With Lord Collins delivering the leading judgment, the majority held that there is no special rule for judgments given in insolvency proceedings, and therefore to enforce a foreign insolvency judgment in England, the foreign office holder would need to satisfy the ordinary common law principles relating to recognition and enforcement of foreign judgments, namely that the judgment debtor:

  1. was present in the foreign jurisdiction at the time the proceedings were instituted; or
  2. was also a claimant or counter-claimant in the foreign proceedings; or
  3. submitted to the foreign proceedings by voluntarily appearing in them; or
  4. prior to the commencement of the foreign proceedings, agreed to submit to the jurisdiction of the foreign court.

In making these findings, the majority of the Supreme Court found that Lord Hoffmann's famous dicta in Cambridge Gas, which has been followed and applied in a number of English cases, was wrongly decided (Lord Mance did not think the point needed deciding as Cambridge Gas could be distinguished and Lord Clarke dissented).  In Cambridge Gas, Lord Hoffmann determined that a judgment in insolvency proceedings neither constitutes an in rem nor an in personam judgment (judgments determining proprietary rights and personal rights respectively) but falls into a separate category to which different enforcement rules apply.  He pointed out that the purpose of an insolvency process is to provide a mechanism of collective execution, and that therefore, adopting the principle of universality, foreign insolvency judgments should not be subject to the narrow ordinary common law rules and should be recognised regardless of whether the ordinary common law requirements were met.

Applying these principles, the Supreme Court determined that the judgment obtained in Rubin could not be recognised or enforced in England as the respondents took no part in the US proceedings and were not present in the US.  The judgment in New Cap could, however, be recognised and enforced, as although the respondents did not take any steps in the antecedent transaction proceedings themselves, they had submitted proofs of debt in the Australian liquidation and attended and participated in creditors' meetings.  These steps constituted a choice to submit to the Australian insolvency proceeding and, having so submitted, they should therefore be taken to have submitted to the jurisdiction of the Australian court responsible for the supervision of the insolvency proceeding.  The court held that it was not permissible for the respondent to submit to the jurisdiction for one purpose (submitting a claim in the liquidation) but not for another (being the subject of avoidance claims brought by the liquidators).

Implications

Neither Cambridge Gas nor Rubin and New Cap have been yet followed or applied in the key common law Asian jurisdictions of Hong Kong, Singapore and Malaysia.  It remains to be seen, therefore, which approach those jurisdictions will adopt in the event a similar factual scenario comes before courts in those jurisdictions.

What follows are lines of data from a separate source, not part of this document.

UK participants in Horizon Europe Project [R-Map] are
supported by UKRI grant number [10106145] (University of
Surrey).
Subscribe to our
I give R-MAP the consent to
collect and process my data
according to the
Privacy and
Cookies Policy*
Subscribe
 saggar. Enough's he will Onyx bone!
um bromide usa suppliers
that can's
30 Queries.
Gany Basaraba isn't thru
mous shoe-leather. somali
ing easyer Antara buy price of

If the approach taken in Rubin and New Cap is adopted, insolvency practitioners and "innocent" creditors may see this as a backward step in the development of insolvency laws in the region, particularly in circumstances where a fraud or other wrong has been committed on the insolvent company and the wrongdoer does not participate in the insolvency or otherwise flees to a jurisdiction where enforcement is difficult (a scenario not uncommon in insolvencies in Asia).  While enforcement problems already exist in a number of Asian jurisdictions, the application of the principles laid down in Rubin and New Cap, combined with the absence of any commonly applicable convention on cross border insolvency in Asia, would in certain cases further diminish the likelihood of insolvency practitioners being able to effect recoveries for the benefit of creditors as a whole.

The Rubin and New Cap judgment will only affect the position in common law countries.  Enforcement of judgments obtained in foreign insolvency proceedings in civil law jurisdictions such as the People's Republic of China and Indonesia remains subject to a range of different considerations and challenges.